How important was the colonial fur trade, and how did it shape the English relationship with the Native Americans and the French?
It’s the only thing the French do, idea of competition, Natives have the furs, which the English and French start to trade for, when it was just the French in the beginning, of course then a conflict breaks out between the English and the French.
Why did so many people immigrate to the English colonies in America?
It’s the idea of push/pull, cheap land, high wages through mercantilism, religious freedoms, specify English colonies.
How and why did British Imperial policies change after 1763?
The Tories defeat the wigs, and the PM agrees with the new King, Charles III, they need to get more out of the colonies, this is all due to the fact that they have a lot more defense costs after winning a lot of land from French, since the colonies no longer really need defense, they are upset about all the taxes being imposed, the Proclamation is the first policy which has to do with land, drawing a line down the Appalachian Mountains, and says everything East of the line is now royal territory, other things like the Sugar Act, Currency Act, Quartering and Mutiny Act, but it’s the Stamp Act that really gets them because now they will have to pay a tax to England on any document (marriage license, playing cards, etc.) when they use to handle that kind of thing in their own legislature.

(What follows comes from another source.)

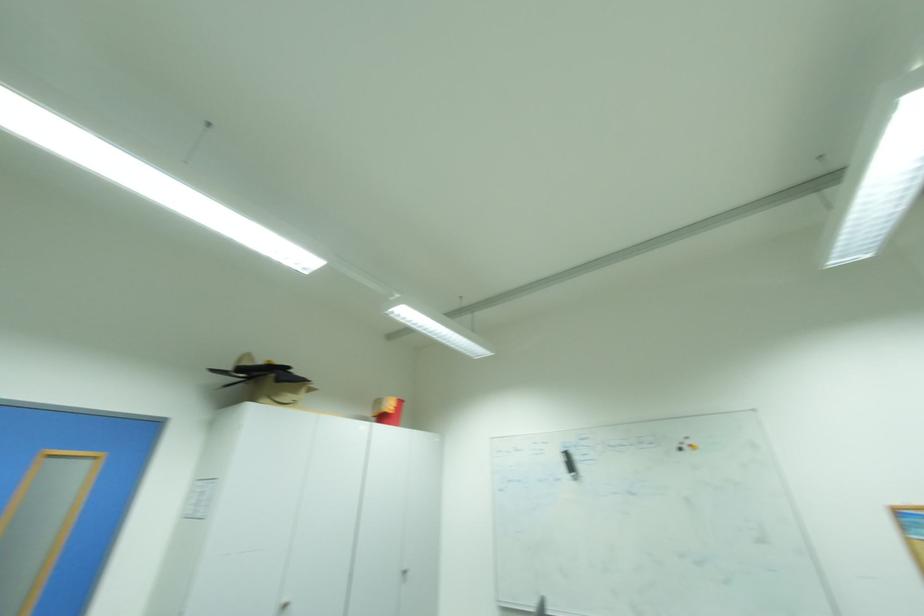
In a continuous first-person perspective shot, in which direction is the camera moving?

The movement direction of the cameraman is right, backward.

Compare Spanish colonization in North America with that of the English.
One of the main differences was how they dealt with the natives, Spanish absorbed them, while the colonies were just pushing them out of areas, Spanish were looking for gold/silver, and the colonies were trying to set up some sort of product trade. English didn’t have missions, like the Spain did, which were also used to really push out borders and increase their territories.